▼
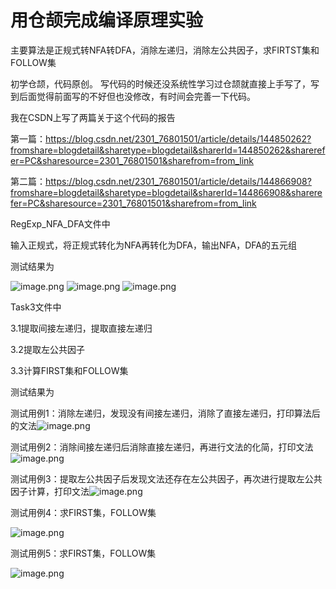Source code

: # 用仓颉完成编译原理实验
主要算法是正规式转NFA转DFA，消除左递归，消除左公共因子，求FIRTST集和FOLLOW集

初学仓颉，代码原创。
写代码的时候还没系统性学习过仓颉就直接上手写了，写到后面觉得前面写的不好但也没修改，有时间会完善一下代码。

我在CSDN上写了两篇关于这个代码的报告

第一篇：https://blog.csdn.net/2301_76801501/article/details/144850262?fromshare=blogdetail&sharetype=blogdetail&sharerId=144850262&sharerefer=PC&sharesource=2301_76801501&sharefrom=from_link

第二篇：https://blog.csdn.net/2301_76801501/article/details/144866908?fromshare=blogdetail&sharetype=blogdetail&sharerId=144866908&sharerefer=PC&sharesource=2301_76801501&sharefrom=from_link

RegExp_NFA_DFA文件中

输入正规式，将正规式转化为NFA再转化为DFA，输出NFA，DFA的五元组

测试结果为

![image.png](https://raw.gitcode.com/yangmie2/compiling/attachment/uploads/41f1ffc2-958b-4123-9c5b-37e8a2d0a891/image.png 'image.png')
![image.png](https://raw.gitcode.com/yangmie2/compiling/attachment/uploads/41d68ab9-49af-47c9-a242-e9ed3f1e4a20/image.png 'image.png')
![image.png](https://raw.gitcode.com/yangmie2/compiling/attachment/uploads/74679864-ffbb-4829-92e9-31eae84931ad/image.png 'image.png')

Task3文件中

3.1提取间接左递归，提取直接左递归

3.2提取左公共因子

3.3计算FIRST集和FOLLOW集

测试结果为

测试用例1：消除左递归，发现没有间接左递归，消除了直接左递归，打印算法后的文法![image.png](https://raw.gitcode.com/yangmie2/compiling/attachment/uploads/190814b2-59d4-47f2-8f3b-86b548ca66df/image.png 'image.png')
 
测试用例2：消除间接左递归后消除直接左递归，再进行文法的化简，打印文法![image.png](https://raw.gitcode.com/yangmie2/compiling/attachment/uploads/0fce543c-0146-4f4e-b589-c784edbceaf5/image.png 'image.png')

测试用例3：提取左公共因子后发现文法还存在左公共因子，再次进行提取左公共因子计算，打印文法![image.png](https://raw.gitcode.com/yangmie2/compiling/attachment/uploads/fb0aaa1b-a2b8-4ca3-80d8-cb7dcb735e90/image.png 'image.png')
 
测试用例4：求FIRST集，FOLLOW集

![image.png](https://raw.gitcode.com/yangmie2/compiling/attachment/uploads/d00a74d9-4f4a-49c6-aba4-36baec4d9b7c/image.png 'image.png')
 
测试用例5：求FIRST集，FOLLOW集

![image.png](https://raw.gitcode.com/yangmie2/compiling/attachment/uploads/67d67e9c-a91b-431a-9f81-3db0fb6a1441/image.png 'image.png')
▲
WHAT THIS TASK INVOLVES: In the listing above, find the line containing "第一篇：https://bl" and the line containing "RegExp_NFA_DFA文件中", then retype both and every line between them exactly, with nothing else.

SOLUTION:
第一篇：https://blog.csdn.net/2301_76801501/article/details/144850262?fromshare=blogdetail&sharetype=blogdetail&sharerId=144850262&sharerefer=PC&sharesource=2301_76801501&sharefrom=from_link

第二篇：https://blog.csdn.net/2301_76801501/article/details/144866908?fromshare=blogdetail&sharetype=blogdetail&sharerId=144866908&sharerefer=PC&sharesource=2301_76801501&sharefrom=from_link

RegExp_NFA_DFA文件中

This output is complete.